What initially drew you to Ashland's MFA Program? I came to the Ashland program because of a need for a terminal degree and a desire to do serious graduate study in creative writing while still teaching and parenting full time. The intensive summer residency schedule, along with the high quality of the poetry faculty, drew me to the program. I knew before I got to Ashland that I wanted to study with Peter Campion and Ruth Schwartz and wanted to engage with the high profile visiting faculty. Once there I knew I had much to learn as well from Kathy Winograd, Angie Estes, and Carmen Giminez Smith, the other faculty with whom I studied.
What did you appreciate most? I appreciated the way faculty took seriously my desire to write new kinds of poems (new for me, anyway). While no two of the faculty members approached their work precisely the same way, each one was consistent in helping me discover what I needed to write (not pushing some version of work they imposed or implied, but assisting me to discover what I really had to say). Then, they worked me hard, challenging me to leave older habits behind so that I could discover new materials and method for making the poems I needed to make. I also value the very talented, generous classmates I met at Ashland, so many of whom also helped and challenged me to write poems about material and in ways that I would’ve avoided or finessed before coming to the program.

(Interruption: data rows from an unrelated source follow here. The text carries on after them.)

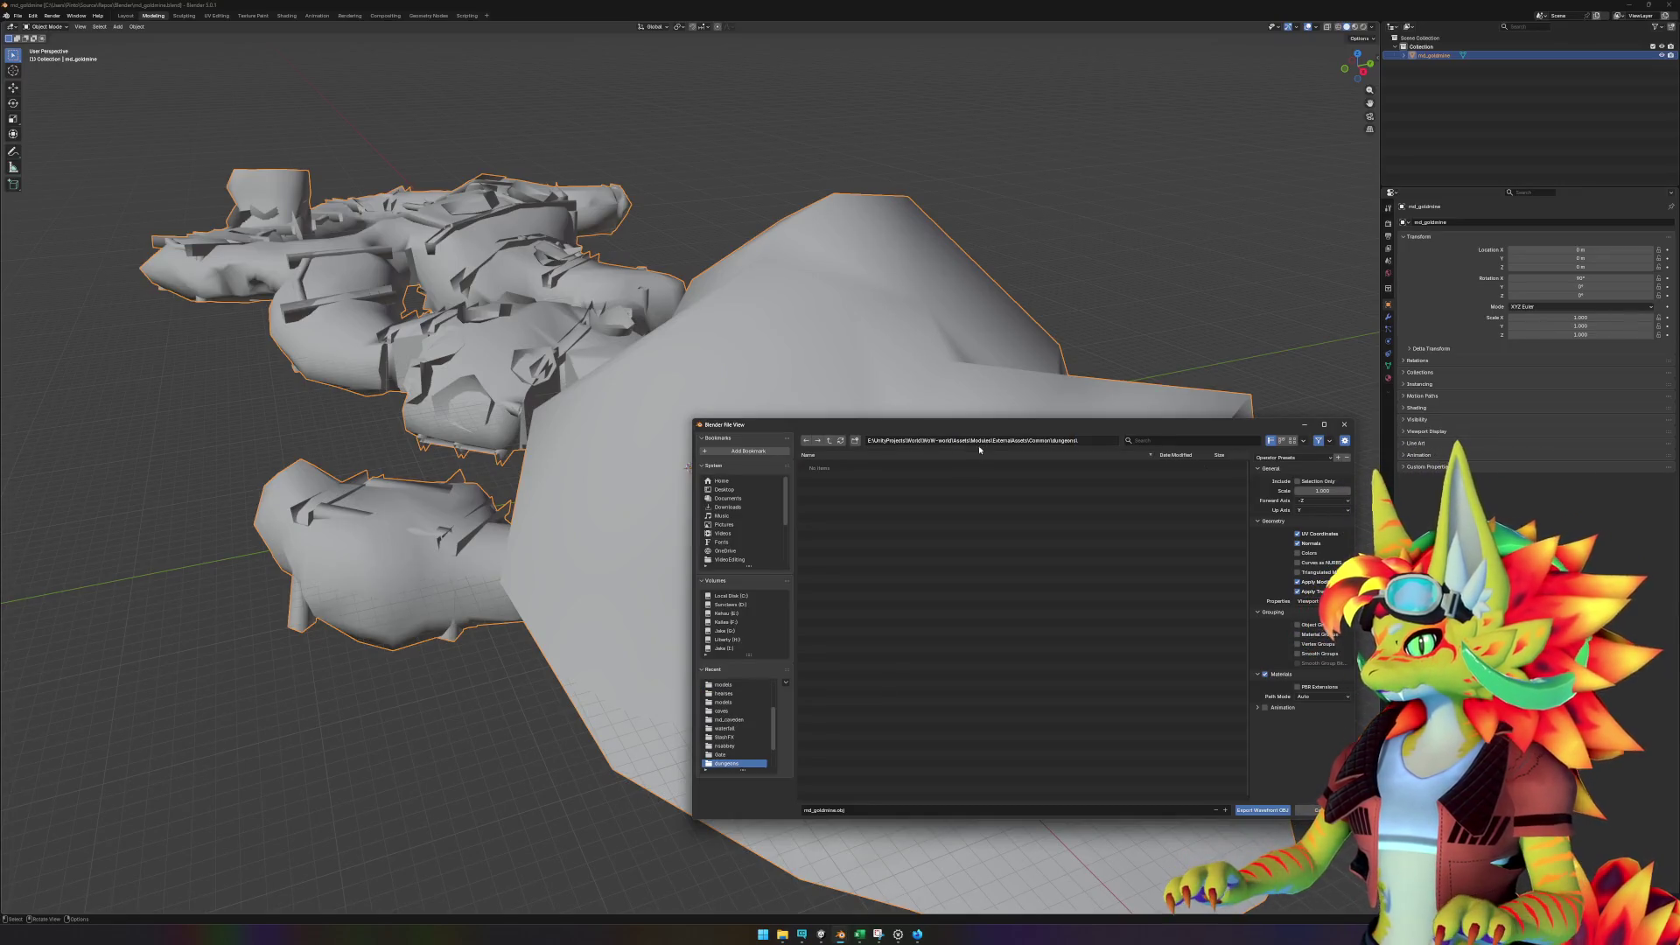
click(1257, 810)
- Return to Unity and select the old md_goldmine model asset
click(819, 935)
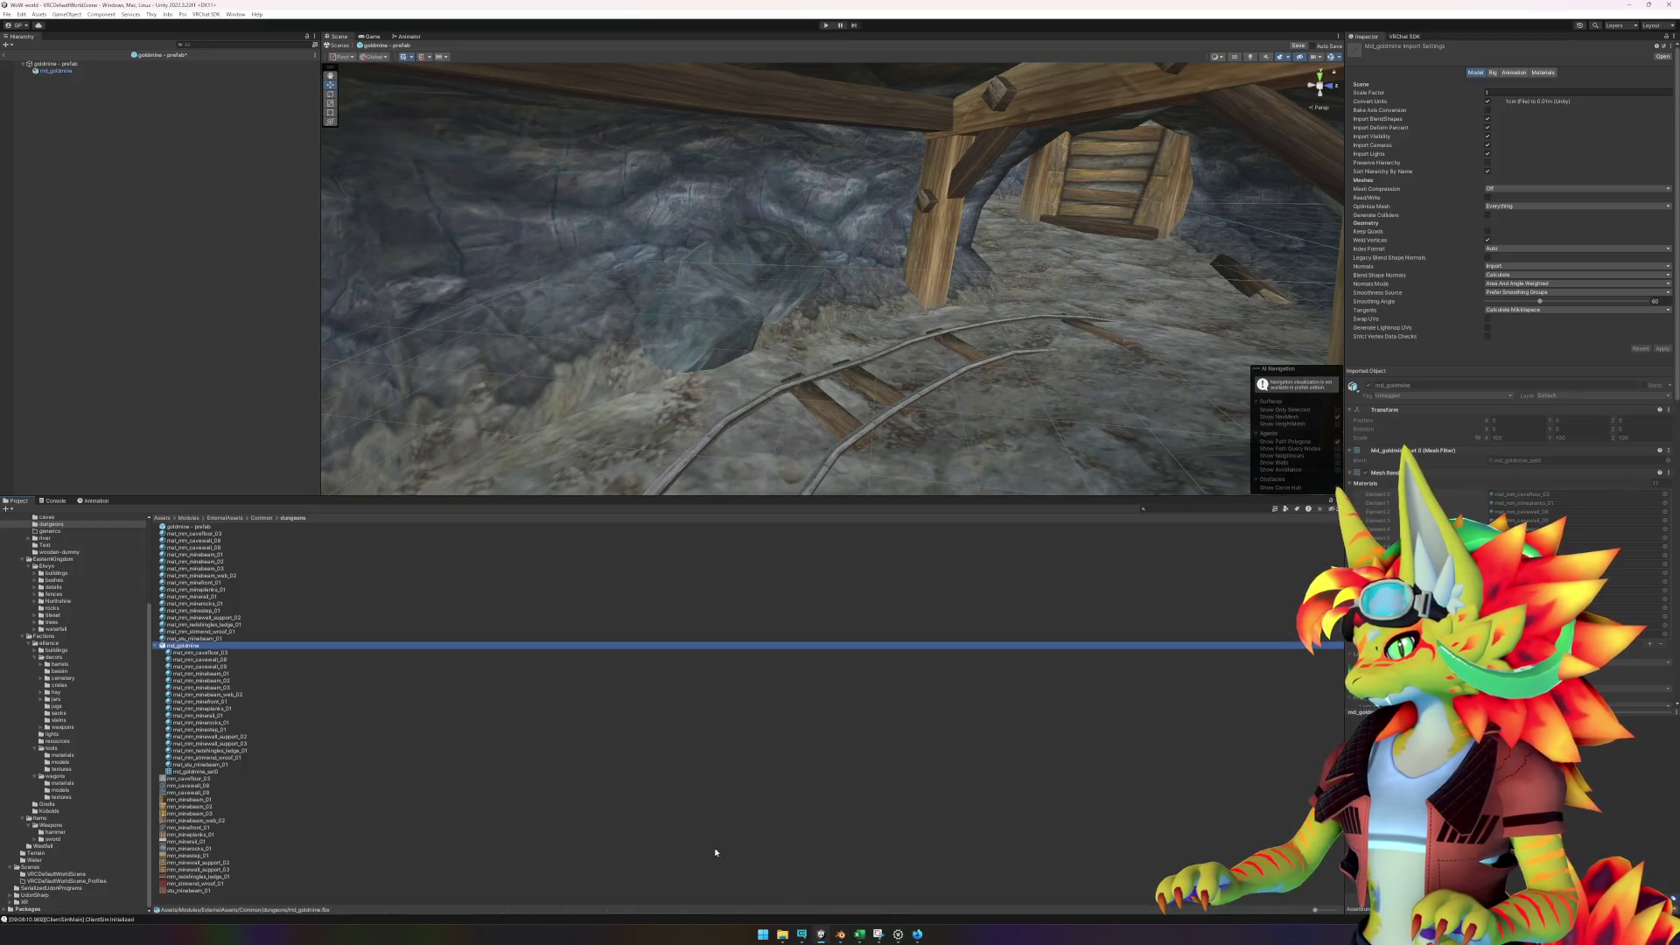
click(253, 675)
click(202, 646)
- Delete the old md_goldmine.fbx and drag the new md_goldmine into the goldmine prefab
key(Delete)
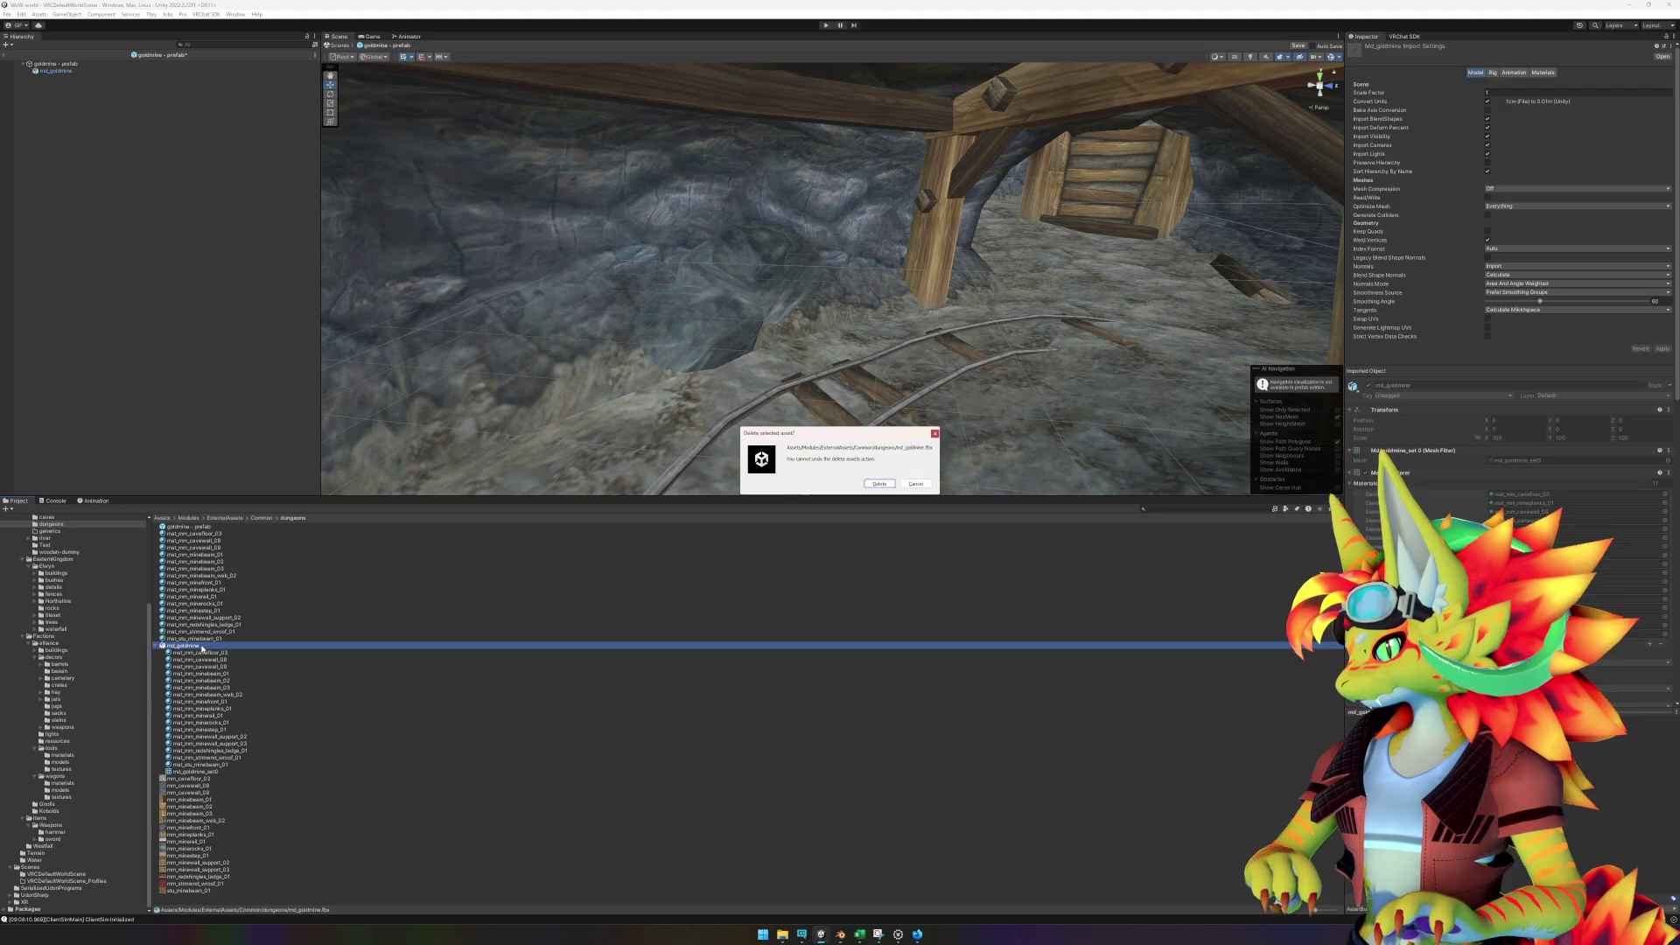
key(Return)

In this process, these faculty and students became colleagues and even friends.
How do you feel this program impacted you? I wrote a much different, much better book than I would have without studying at Ashland.
What do you feel was the greatest takeaway? I took away from the program a sense of willingness to risk, creatively and personally, and a sense of connection to others who are eager to expand their creative repertoire as writers. I also regained my sense that writing lives most vitally when it grows into and out of rich relationships with other readers and writers.
What was the subject or theme of your thesis? My thesis, Several Heads, offers a book of poems both about and embodying brokenness—of relationships, of consciousness, and of language.
Finally, what are you up to now? Current occupation, or otherwise: Currently, I am a Lecturer in English at the University of Illinois Urbana-Champaign. I’m revising my thesis manuscript, along with another collection, and I’m continuing to submit individual poems for publication.